The percentage of sections of classes cancelled this semester is about the same as the 5 percent cancelled in past semesters, Pesta wrote in an e-mail to The Herald.

But some departments have been hit harder than others.

Of about 60 sections scheduled in the history department for this semester, 13 were cancelled, including four junior seminars. McClain said his department was forced to cancel courses because a large number of professors left for the semester to do outside research. Also, the department faced a number of unexpected retirements, he said.

When a professor retires, the department begins a job search for a replacement. If the job search fails, the University provides funding for a visiting professor to teach two courses, forcing the department to cancel at least one other course, McClain said. Full-time professors teach an average of four courses per year.

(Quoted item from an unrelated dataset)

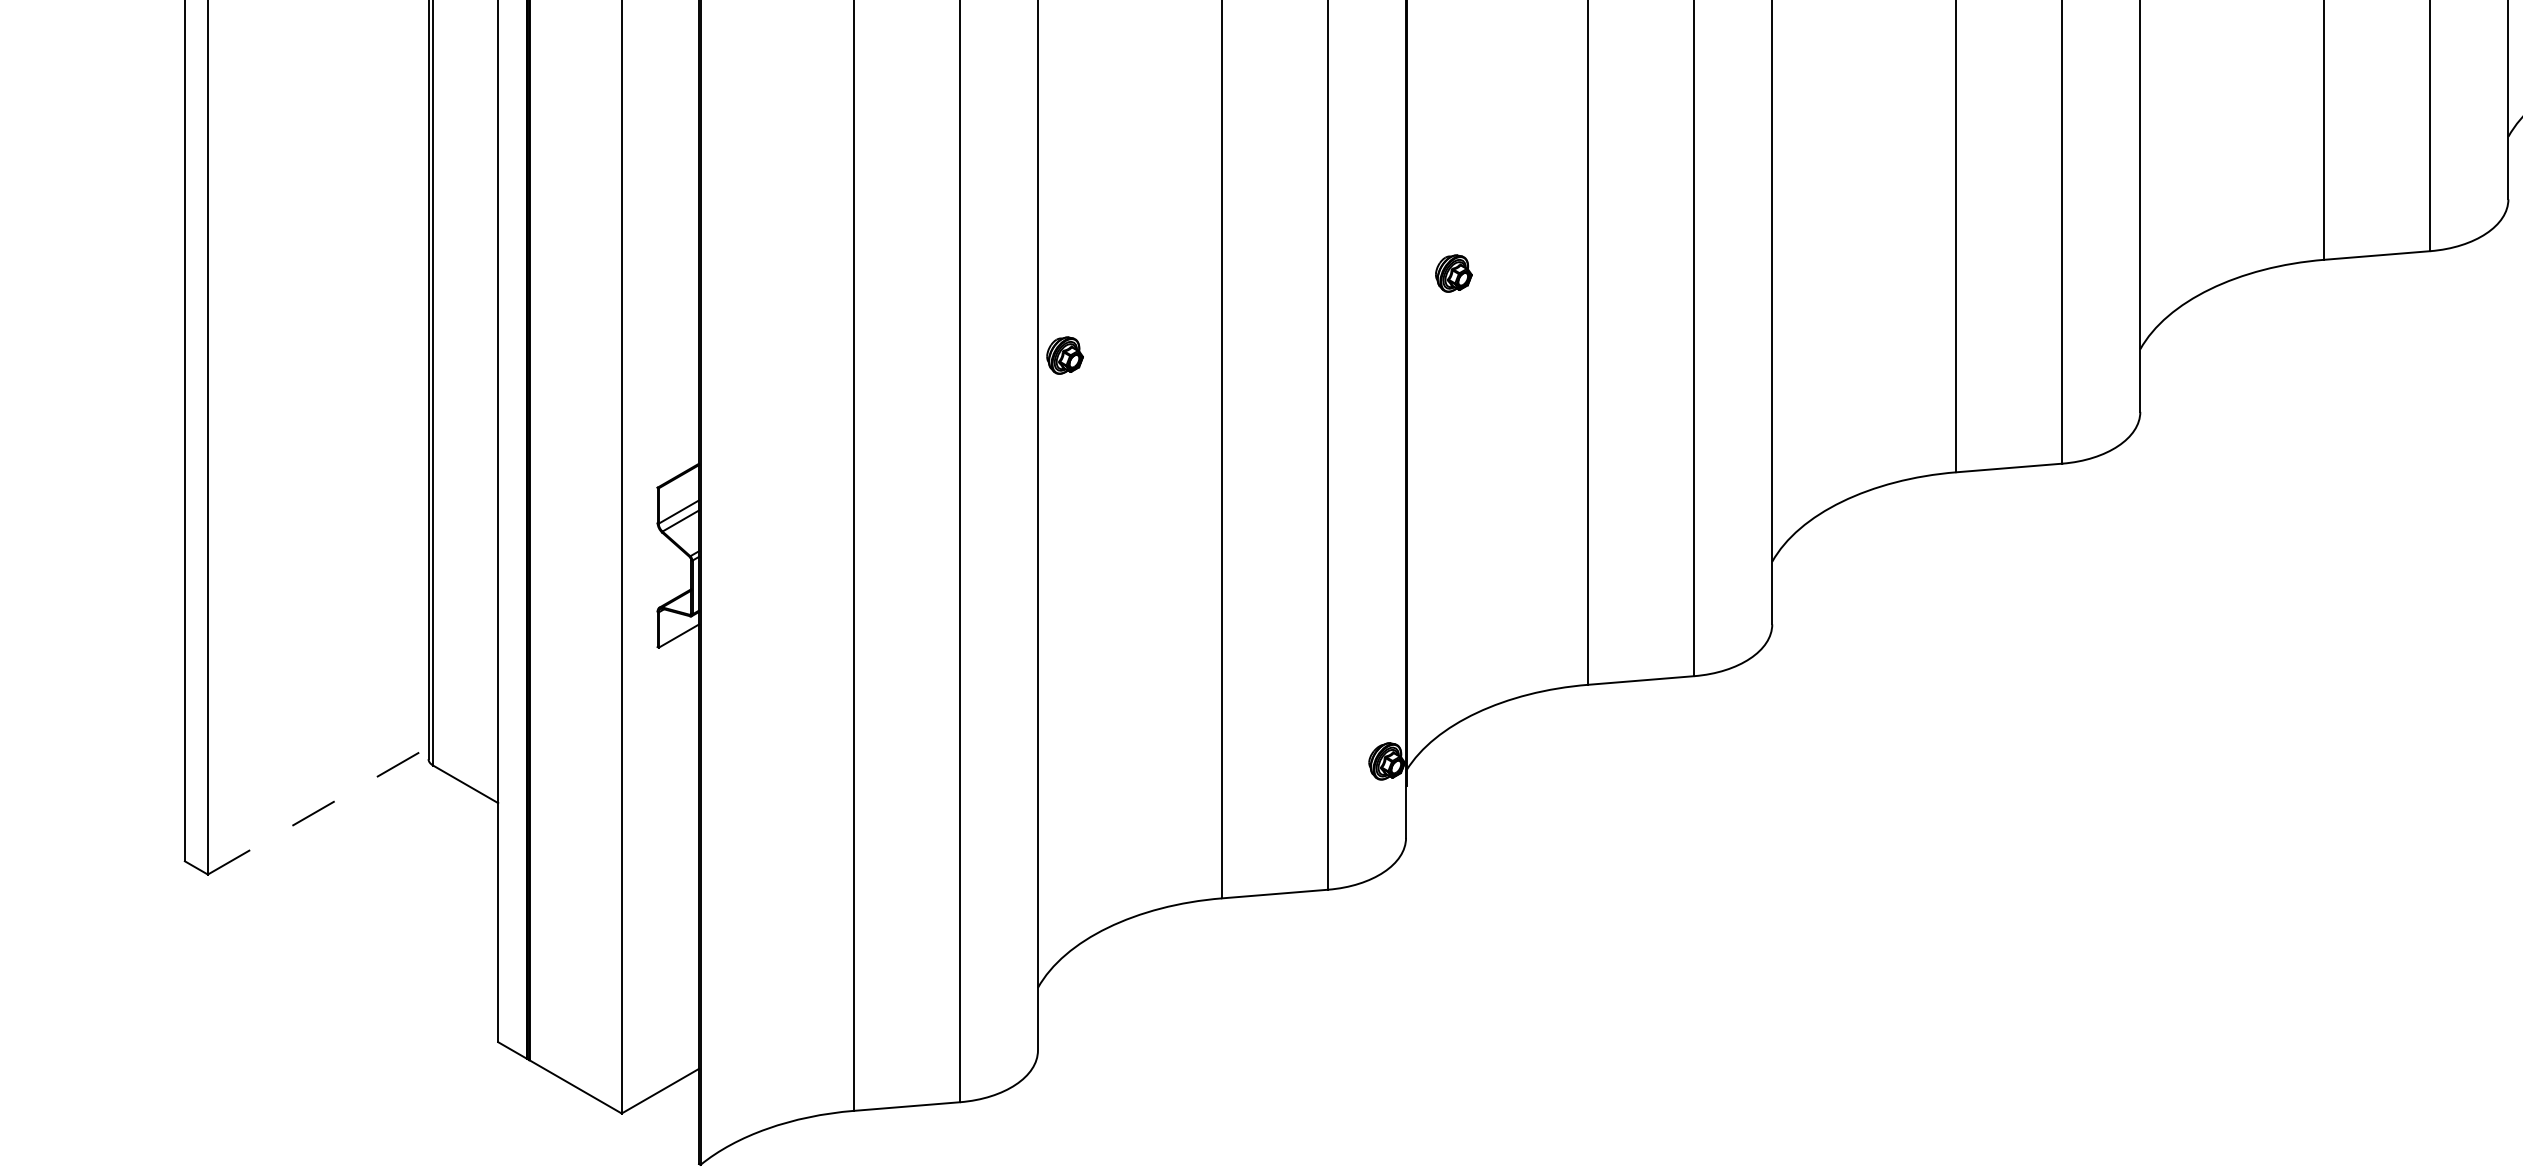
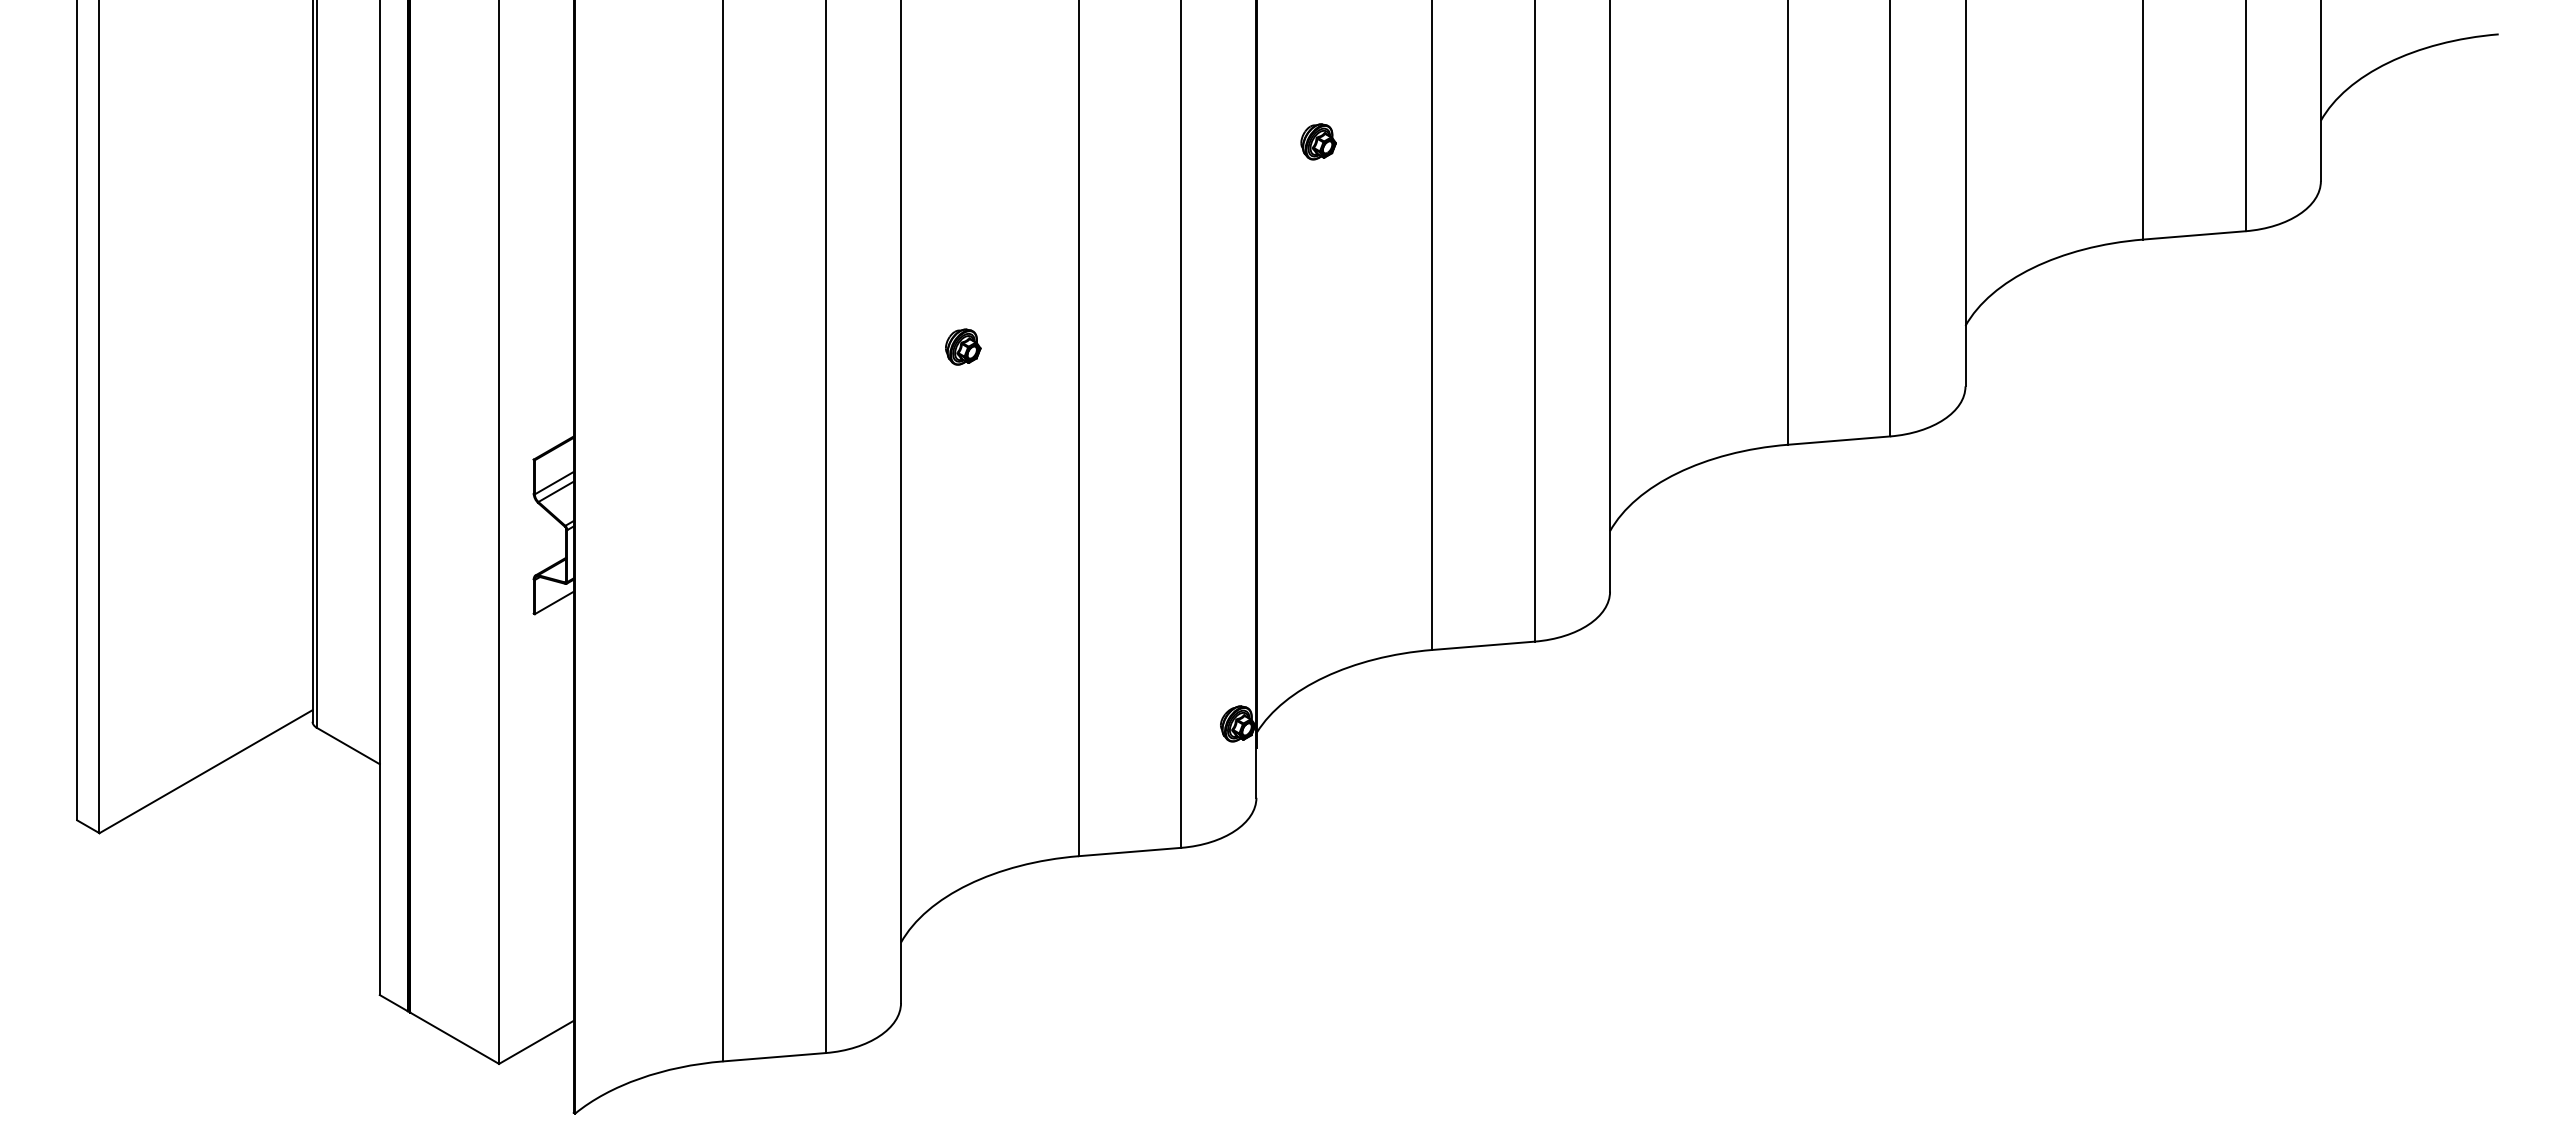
part: (1453, 273) -> (1318, 141), moved
part: (1065, 354) -> (963, 346), moved
line: (318, 810) -> (206, 771), dashed -> solid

Even if the job search is successful, the new professor may have a different area of expertise than the retired professor, forcing the department to replace scheduled classes with ones in the new professor's field, McClain said.

McClain said the History Department's need to offer specific graduate seminars can also affect the availability of professors to teach undergraduate courses. Because the history department is required to offer a minimum number of seminars to graduate students, undergraduate courses are often cancelled to make faculty available to teach them, he said.

The visiting professors Brown hires to replace faculty on leave often have experience teaching undergraduate courses but lack experience with graduates, McClain added.

The decision to cancel courses is ultimately up to the individual academic departments, and each department has a different protocol for canceling courses. Nancy Armstrong, chair of the Department of English, said the English department does not cancel undergraduate courses so that professors can teach graduate courses.

When an English seminar for graduate students is under-enrolled, the department will sometimes open the seminar to undergraduates, she added.

Armstrong said the English department typically will cancel a course if fewer than six students are in attendance at the end of the first week of shopping period. If the cancelled course was slated to be taught by a graduate student, the graduate student is usually re-assigned to assist with an overenrolled course.

Armstrong said the classroom environment is an important consideration in canceling courses. A seminar with only three students can be just as ineffective as an over-enrolled section of a lecture course, she said.

"(The English department doesn't) want to cancel courses. It's a bureaucratic nightmare for us," she said. Typically, the departments adds more classes than it cancels, she added.

Nathan Schneider '06 said he was disappointed to find that an English class he had planned to take had been cancelled. "It would be nice to know why," he said.

Schneider said he would have liked to try to mobilize students to get the course reinstated if it had been cancelled because too few students signed up for it.

But Pesta said it is "pretty rare" for a course to be cancelled because not enough students pre-register for it. The registrar's office tries to notify students, either by e-mail or by mail, when a course is cancelled, he said.

Online registration, scheduled to begin with the Fall 2005 semester, will make it easier for students to determine which courses have been canceled, Pesta said.